[Description of the task]
When every entry has been read, print each one back exactly.

Dataset entries:
• • • • •

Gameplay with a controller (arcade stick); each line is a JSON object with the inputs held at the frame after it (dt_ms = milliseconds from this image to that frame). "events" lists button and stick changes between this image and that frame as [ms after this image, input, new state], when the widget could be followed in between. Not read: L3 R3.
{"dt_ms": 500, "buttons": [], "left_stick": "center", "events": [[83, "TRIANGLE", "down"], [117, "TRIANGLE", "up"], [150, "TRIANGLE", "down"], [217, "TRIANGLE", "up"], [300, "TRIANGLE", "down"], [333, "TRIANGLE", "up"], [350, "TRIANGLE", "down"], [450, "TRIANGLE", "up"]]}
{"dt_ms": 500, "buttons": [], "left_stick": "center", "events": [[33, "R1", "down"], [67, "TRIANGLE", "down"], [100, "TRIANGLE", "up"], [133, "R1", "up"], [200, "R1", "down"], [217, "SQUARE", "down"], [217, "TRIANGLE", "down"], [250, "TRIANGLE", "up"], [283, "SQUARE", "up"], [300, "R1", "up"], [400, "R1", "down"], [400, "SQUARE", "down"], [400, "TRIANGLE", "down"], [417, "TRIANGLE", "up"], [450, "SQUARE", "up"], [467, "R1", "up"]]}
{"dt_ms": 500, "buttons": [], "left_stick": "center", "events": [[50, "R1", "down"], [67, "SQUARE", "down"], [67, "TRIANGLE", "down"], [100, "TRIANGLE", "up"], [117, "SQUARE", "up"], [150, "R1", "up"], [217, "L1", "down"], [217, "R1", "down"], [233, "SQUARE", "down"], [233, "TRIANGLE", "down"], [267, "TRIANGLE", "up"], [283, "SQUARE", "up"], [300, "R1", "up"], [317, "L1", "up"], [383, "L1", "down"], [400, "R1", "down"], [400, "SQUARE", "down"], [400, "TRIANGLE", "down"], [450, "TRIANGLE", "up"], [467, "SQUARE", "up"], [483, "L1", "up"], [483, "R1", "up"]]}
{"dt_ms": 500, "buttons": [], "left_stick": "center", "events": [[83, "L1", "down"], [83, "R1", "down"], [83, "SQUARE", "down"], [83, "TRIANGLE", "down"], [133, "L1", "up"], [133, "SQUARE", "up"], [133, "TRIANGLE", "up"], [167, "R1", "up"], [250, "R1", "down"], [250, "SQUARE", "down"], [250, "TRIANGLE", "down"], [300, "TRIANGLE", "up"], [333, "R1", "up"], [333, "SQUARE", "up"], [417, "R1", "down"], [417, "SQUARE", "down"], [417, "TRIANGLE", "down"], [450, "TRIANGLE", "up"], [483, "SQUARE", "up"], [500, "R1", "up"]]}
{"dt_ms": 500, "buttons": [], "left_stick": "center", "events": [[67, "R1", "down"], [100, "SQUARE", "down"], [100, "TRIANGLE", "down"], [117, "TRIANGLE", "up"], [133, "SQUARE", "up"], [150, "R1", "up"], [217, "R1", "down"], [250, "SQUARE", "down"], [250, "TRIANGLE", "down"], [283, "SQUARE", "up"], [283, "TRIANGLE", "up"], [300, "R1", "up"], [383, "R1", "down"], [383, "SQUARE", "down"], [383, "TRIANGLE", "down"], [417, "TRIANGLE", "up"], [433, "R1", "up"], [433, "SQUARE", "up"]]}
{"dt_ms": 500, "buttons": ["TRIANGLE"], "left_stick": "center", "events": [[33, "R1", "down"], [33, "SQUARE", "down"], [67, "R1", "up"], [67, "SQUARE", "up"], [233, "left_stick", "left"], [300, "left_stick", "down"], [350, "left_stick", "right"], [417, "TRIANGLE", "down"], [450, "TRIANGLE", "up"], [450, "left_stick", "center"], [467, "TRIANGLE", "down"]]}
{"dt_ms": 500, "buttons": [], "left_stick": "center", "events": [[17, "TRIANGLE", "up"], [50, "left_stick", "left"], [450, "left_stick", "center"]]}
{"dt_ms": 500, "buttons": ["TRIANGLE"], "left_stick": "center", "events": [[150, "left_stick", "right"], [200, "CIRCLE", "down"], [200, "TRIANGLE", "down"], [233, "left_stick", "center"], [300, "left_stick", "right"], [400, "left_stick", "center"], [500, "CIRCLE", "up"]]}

• • • • •

[Response]
Gameplay with a controller (arcade stick); each line is a JSON object with the inputs held at the frame after it (dt_ms = milliseconds from this image to that frame). "events" lists button and stick changes between this image and that frame as [ms after this image, input, new state], when the widget could be followed in between. Not read: L3 R3.
{"dt_ms": 500, "buttons": [], "left_stick": "center", "events": [[83, "TRIANGLE", "down"], [117, "TRIANGLE", "up"], [150, "TRIANGLE", "down"], [217, "TRIANGLE", "up"], [300, "TRIANGLE", "down"], [333, "TRIANGLE", "up"], [350, "TRIANGLE", "down"], [450, "TRIANGLE", "up"]]}
{"dt_ms": 500, "buttons": [], "left_stick": "center", "events": [[33, "R1", "down"], [67, "TRIANGLE", "down"], [100, "TRIANGLE", "up"], [133, "R1", "up"], [200, "R1", "down"], [217, "SQUARE", "down"], [217, "TRIANGLE", "down"], [250, "TRIANGLE", "up"], [283, "SQUARE", "up"], [300, "R1", "up"], [400, "R1", "down"], [400, "SQUARE", "down"], [400, "TRIANGLE", "down"], [417, "TRIANGLE", "up"], [450, "SQUARE", "up"], [467, "R1", "up"]]}
{"dt_ms": 500, "buttons": [], "left_stick": "center", "events": [[50, "R1", "down"], [67, "SQUARE", "down"], [67, "TRIANGLE", "down"], [100, "TRIANGLE", "up"], [117, "SQUARE", "up"], [150, "R1", "up"], [217, "L1", "down"], [217, "R1", "down"], [233, "SQUARE", "down"], [233, "TRIANGLE", "down"], [267, "TRIANGLE", "up"], [283, "SQUARE", "up"], [300, "R1", "up"], [317, "L1", "up"], [383, "L1", "down"], [400, "R1", "down"], [400, "SQUARE", "down"], [400, "TRIANGLE", "down"], [450, "TRIANGLE", "up"], [467, "SQUARE", "up"], [483, "L1", "up"], [483, "R1", "up"]]}
{"dt_ms": 500, "buttons": [], "left_stick": "center", "events": [[83, "L1", "down"], [83, "R1", "down"], [83, "SQUARE", "down"], [83, "TRIANGLE", "down"], [133, "L1", "up"], [133, "SQUARE", "up"], [133, "TRIANGLE", "up"], [167, "R1", "up"], [250, "R1", "down"], [250, "SQUARE", "down"], [250, "TRIANGLE", "down"], [300, "TRIANGLE", "up"], [333, "R1", "up"], [333, "SQUARE", "up"], [417, "R1", "down"], [417, "SQUARE", "down"], [417, "TRIANGLE", "down"], [450, "TRIANGLE", "up"], [483, "SQUARE", "up"], [500, "R1", "up"]]}
{"dt_ms": 500, "buttons": [], "left_stick": "center", "events": [[67, "R1", "down"], [100, "SQUARE", "down"], [100, "TRIANGLE", "down"], [117, "TRIANGLE", "up"], [133, "SQUARE", "up"], [150, "R1", "up"], [217, "R1", "down"], [250, "SQUARE", "down"], [250, "TRIANGLE", "down"], [283, "SQUARE", "up"], [283, "TRIANGLE", "up"], [300, "R1", "up"], [383, "R1", "down"], [383, "SQUARE", "down"], [383, "TRIANGLE", "down"], [417, "TRIANGLE", "up"], [433, "R1", "up"], [433, "SQUARE", "up"]]}
{"dt_ms": 500, "buttons": ["TRIANGLE"], "left_stick": "center", "events": [[33, "R1", "down"], [33, "SQUARE", "down"], [67, "R1", "up"], [67, "SQUARE", "up"], [233, "left_stick", "left"], [300, "left_stick", "down"], [350, "left_stick", "right"], [417, "TRIANGLE", "down"], [450, "TRIANGLE", "up"], [450, "left_stick", "center"], [467, "TRIANGLE", "down"]]}
{"dt_ms": 500, "buttons": [], "left_stick": "center", "events": [[17, "TRIANGLE", "up"], [50, "left_stick", "left"], [450, "left_stick", "center"]]}
{"dt_ms": 500, "buttons": ["TRIANGLE"], "left_stick": "center", "events": [[150, "left_stick", "right"], [200, "CIRCLE", "down"], [200, "TRIANGLE", "down"], [233, "left_stick", "center"], [300, "left_stick", "right"], [400, "left_stick", "center"], [500, "CIRCLE", "up"]]}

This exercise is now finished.